====== INPUT RECORDS ======

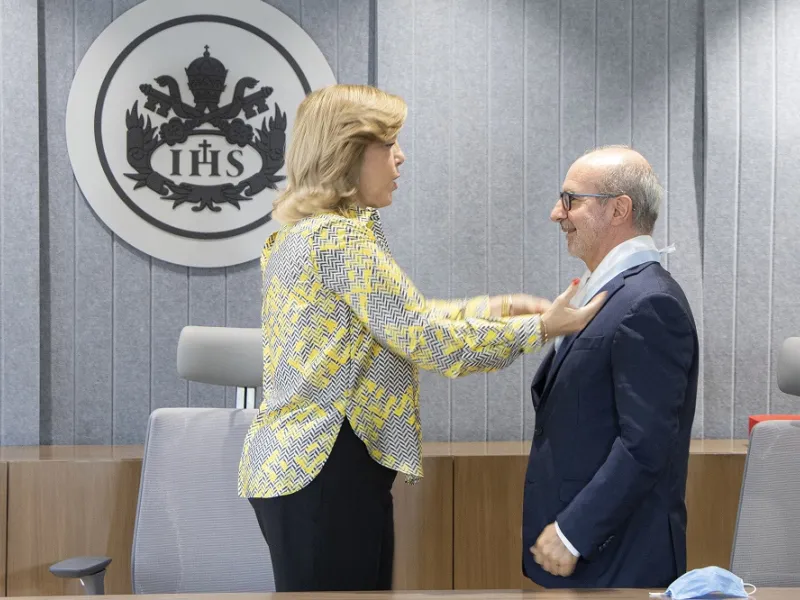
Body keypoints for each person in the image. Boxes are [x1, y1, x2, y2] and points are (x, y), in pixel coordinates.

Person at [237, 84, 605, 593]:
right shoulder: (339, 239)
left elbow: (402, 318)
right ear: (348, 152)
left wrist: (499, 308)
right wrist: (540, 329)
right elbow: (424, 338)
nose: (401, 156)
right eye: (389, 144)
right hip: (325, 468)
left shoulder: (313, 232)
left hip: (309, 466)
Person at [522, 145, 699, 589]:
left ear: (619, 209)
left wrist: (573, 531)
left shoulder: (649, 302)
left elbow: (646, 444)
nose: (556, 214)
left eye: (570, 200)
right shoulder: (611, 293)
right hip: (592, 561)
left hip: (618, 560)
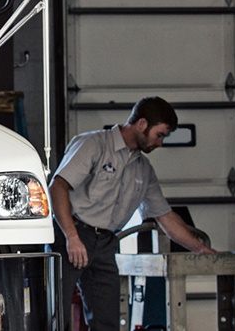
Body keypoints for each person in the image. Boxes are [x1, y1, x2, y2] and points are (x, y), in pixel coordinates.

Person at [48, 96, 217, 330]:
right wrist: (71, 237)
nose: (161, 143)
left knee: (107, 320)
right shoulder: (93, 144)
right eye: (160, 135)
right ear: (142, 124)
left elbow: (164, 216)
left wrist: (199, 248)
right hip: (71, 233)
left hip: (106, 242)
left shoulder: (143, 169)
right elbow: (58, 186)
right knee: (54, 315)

======
====== INPUT RECORDS ======

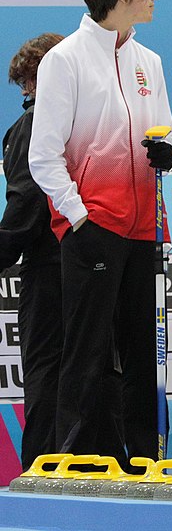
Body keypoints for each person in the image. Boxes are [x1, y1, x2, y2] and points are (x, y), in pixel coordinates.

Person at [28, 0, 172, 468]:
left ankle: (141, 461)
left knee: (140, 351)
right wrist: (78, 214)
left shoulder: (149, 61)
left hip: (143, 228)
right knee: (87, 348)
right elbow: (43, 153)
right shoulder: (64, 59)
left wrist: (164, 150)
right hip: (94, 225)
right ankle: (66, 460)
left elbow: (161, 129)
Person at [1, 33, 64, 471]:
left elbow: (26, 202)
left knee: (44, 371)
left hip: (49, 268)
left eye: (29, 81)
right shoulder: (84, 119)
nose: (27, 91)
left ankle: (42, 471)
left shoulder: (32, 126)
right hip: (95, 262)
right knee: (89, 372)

======
====== INPUT RECORDS ======

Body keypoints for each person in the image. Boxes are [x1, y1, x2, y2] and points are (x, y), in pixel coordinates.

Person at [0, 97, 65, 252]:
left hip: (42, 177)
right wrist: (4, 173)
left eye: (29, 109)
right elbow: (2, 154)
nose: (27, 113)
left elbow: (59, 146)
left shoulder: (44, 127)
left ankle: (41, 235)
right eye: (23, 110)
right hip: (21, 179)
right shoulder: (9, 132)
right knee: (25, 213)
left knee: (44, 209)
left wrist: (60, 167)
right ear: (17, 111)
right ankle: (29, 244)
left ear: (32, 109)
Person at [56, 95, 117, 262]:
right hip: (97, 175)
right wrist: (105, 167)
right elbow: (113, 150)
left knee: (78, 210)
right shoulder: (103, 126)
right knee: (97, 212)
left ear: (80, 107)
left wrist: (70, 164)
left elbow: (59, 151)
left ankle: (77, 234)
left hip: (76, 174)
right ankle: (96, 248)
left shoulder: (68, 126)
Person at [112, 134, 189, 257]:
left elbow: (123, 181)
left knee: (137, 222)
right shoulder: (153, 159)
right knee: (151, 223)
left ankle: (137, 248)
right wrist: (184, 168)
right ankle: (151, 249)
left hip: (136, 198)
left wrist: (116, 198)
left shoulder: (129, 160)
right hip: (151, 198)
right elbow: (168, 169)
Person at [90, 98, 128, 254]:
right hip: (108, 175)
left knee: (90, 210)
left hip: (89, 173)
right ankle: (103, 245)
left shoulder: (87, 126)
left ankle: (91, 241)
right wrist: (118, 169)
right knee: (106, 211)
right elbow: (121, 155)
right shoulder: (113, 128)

======

• **REQUIRED WORK**: Above are the records; print exactly the lines from the line with "right knee: (97, 212)" to the line with "left ankle: (137, 248)", including both, and nothing else.

• **WORKED SOLUTION**:
right knee: (97, 212)
left ear: (80, 107)
left wrist: (70, 164)
left elbow: (59, 151)
left ankle: (77, 234)
left hip: (76, 174)
right ankle: (96, 248)
left shoulder: (68, 126)
Person at [112, 134, 189, 257]:
left elbow: (123, 181)
left knee: (137, 222)
right shoulder: (153, 159)
right knee: (151, 223)
left ankle: (137, 248)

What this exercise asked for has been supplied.